Paradoxically, Owen also says how real the Norway trio’s sovereignty is under the shelter of the EFTA pillar. Just look at the way Norway handled its soft crab dispute with Baltic fishermen. It seized and fined trawlers licensed by the European Commission and when asked to take the dispute to the EFTA court (which parallels and takes note of ECJ rulings) bluntly refused to do so. I love nuggets like that. Sorry that we missed it, David.

What Owen seems to be saying here is that there are alternatives between May’s Chequers fudge – or an amended version of it – and falling back on WTO terms: the Norway single market (but not customs union) model, which the PM so rashly rejected at the start of all this, is a viable and pre-existing option, always provided they’d let us back in (I suspect they would). Details matter and there would be trade-offs between the various options upon which I hope cleverer public officials than most UK cabinet ministers are working on their seaside laptops between swims.

It can’t be said too often that the EU has more to lose here than its leaders often assert in public, that it has existential problems of its own – weakening eurozone growth and migrants landing on Spanish beaches – that are more of a threat than Brexit. Angela Merkel weakens daily and Macron the Mighty has taken a serious hit to his authority over the Élysée’s bizarre handling of the Alexandre Benalla affair.

Jean Bizet, chairman of the French Senate’s Europe committee and a Barnier ally, is saying Paris should be more flexible – at least on migration – to avoid ‘collective mutual suicide’ of a no-deal. There are plenty of signs that pragmatism may yet prevail over ‘punish the Brits’ dogma on both sides and Macron’s drive to steal the City’s crown. Anyone who knows French labour laws or the myriad horrors of its retail banking sector may doubt he will succeed. And as Brexit’s Bernard Jenkin was left protesting on Monday’s edition of Radio 4’s Today, those Spanish farmers need to sell us lettuce (if they have any left after the fierce summer).

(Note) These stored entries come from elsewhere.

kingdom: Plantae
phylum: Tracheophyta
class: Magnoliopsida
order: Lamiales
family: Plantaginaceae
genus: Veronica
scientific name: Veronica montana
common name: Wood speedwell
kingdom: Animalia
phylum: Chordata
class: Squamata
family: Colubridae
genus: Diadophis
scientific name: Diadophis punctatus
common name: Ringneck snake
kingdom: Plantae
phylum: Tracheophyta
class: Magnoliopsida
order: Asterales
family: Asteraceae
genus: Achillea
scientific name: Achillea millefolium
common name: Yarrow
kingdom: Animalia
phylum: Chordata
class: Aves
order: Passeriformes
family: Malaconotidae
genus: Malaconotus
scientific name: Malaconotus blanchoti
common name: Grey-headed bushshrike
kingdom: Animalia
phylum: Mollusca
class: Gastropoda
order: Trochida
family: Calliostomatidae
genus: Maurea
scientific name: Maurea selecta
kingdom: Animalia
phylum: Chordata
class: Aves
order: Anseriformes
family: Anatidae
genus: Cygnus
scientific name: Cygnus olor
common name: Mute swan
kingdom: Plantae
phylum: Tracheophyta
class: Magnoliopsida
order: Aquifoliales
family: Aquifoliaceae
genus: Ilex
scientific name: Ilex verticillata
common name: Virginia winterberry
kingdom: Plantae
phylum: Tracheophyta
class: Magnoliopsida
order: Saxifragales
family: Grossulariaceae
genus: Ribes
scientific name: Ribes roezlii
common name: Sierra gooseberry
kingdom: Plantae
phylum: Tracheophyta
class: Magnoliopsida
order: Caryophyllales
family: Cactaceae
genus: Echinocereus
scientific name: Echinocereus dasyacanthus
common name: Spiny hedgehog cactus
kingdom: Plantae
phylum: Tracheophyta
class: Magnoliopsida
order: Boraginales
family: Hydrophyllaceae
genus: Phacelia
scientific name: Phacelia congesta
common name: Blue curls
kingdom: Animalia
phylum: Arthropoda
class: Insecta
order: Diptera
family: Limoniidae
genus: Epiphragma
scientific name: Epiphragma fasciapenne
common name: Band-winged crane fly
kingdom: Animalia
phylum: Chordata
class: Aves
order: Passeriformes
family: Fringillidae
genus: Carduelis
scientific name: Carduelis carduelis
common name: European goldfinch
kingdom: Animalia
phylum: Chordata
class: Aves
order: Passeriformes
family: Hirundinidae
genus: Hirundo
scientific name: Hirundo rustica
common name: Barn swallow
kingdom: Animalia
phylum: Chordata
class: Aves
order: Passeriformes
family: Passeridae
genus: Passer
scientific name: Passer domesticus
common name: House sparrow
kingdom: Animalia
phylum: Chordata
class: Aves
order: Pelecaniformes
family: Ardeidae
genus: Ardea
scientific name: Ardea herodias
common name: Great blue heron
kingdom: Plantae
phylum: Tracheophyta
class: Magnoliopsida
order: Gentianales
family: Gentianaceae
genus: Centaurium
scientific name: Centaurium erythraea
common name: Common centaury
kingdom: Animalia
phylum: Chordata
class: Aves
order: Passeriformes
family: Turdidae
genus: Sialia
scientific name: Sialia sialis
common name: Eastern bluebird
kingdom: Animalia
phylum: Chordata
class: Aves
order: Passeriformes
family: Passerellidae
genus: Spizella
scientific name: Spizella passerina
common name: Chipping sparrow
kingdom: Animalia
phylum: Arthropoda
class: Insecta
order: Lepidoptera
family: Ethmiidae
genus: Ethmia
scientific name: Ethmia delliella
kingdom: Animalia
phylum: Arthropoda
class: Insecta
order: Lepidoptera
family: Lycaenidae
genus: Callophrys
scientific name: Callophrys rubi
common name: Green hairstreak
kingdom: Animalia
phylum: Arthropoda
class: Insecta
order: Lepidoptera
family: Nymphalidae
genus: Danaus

‘Keep buggering on,’ was a favoured motto of Churchill’s. Try anything until you find a solution that works. In its darkest hour he even offered union with France to keep it in the war against Hitler.

He also insisted that French troops were taken off the Dunkirk beaches in equal numbers. That wasn’t in the movie either, it didn’t fit the myth any more than de Gaulle’s post-war porkies about the scale of French resistance were actually true. We needed our empire and the US to prevail. They needed us to help liberate them.

Stirring national narratives are fine, but becoming prisoners of them is not.